Access to affordable, high-quality broadband is also critical to our nation’s future.  Congress should come together on policies to spur investment in rural broadband and continue to insist that laws affecting the Internet encourage robust investment in broadband in rural areas.

These are important matters on which real and immediate progress is possible.  Before the new Congress takes on many contentious issues, we would be wise to first demonstrate to the American people that we can act with civility and in a spirit of compromise.  Otherwise, we will only demonstrate why the American people are justified in holding Congress in such low esteem.

I am optimistic that we will succeed.  Shortly after the election, I joined a bipartisan group of colleagues calling on Senate leaders to schedule monthly lunches between the two caucuses during the 114th Congress in the hope of building more productive relationships among all members of the Senate.  It is encouraging that Sen. Mitch McConnell, in preparing to take over as Majority Leader, vowed to return the Senate to “regular order” so that budgets and spending bills are given thorough deliberation to avoid the threat of a government shutdown.

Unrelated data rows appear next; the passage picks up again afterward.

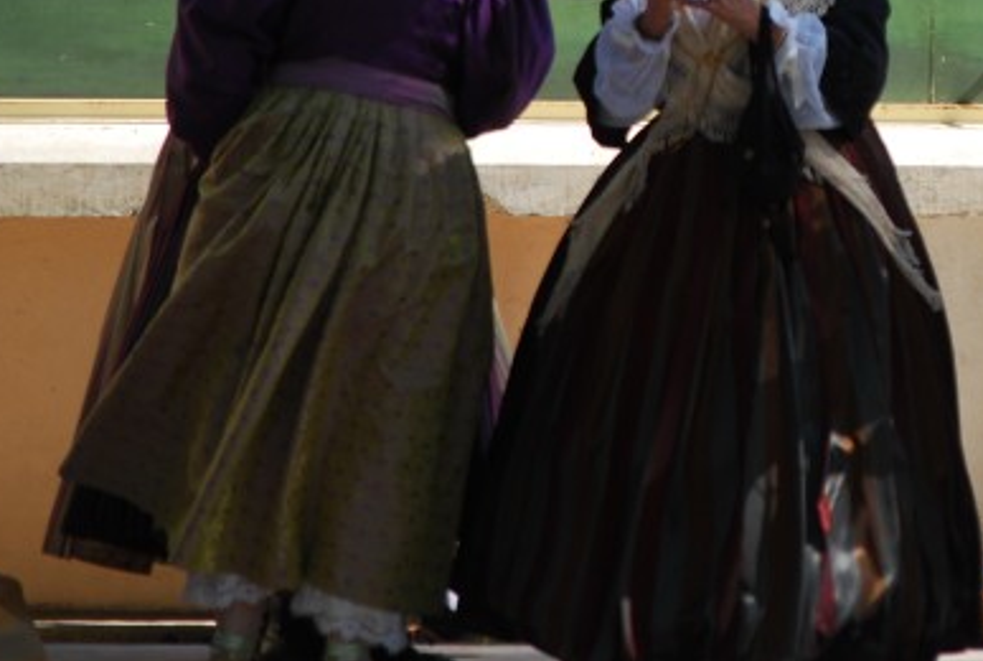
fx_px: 11468
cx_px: 937
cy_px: -17
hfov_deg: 4.9
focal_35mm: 419
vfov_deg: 3.3
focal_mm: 135
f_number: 5
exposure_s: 1/400
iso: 200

2014 was a great year for Republicans, but we would be overly confident to assume that the results signal a permanent shift in the electorate.  The mercurial results of national elections going back decades signal deep dissatisfaction with both parties.  As Senate Republicans transition from minority to majority, we must listen to what our citizens have said: this is not a license to get even, but a mandate to get going.

Susan M. Collins represents the State of Maine in the United States Senate.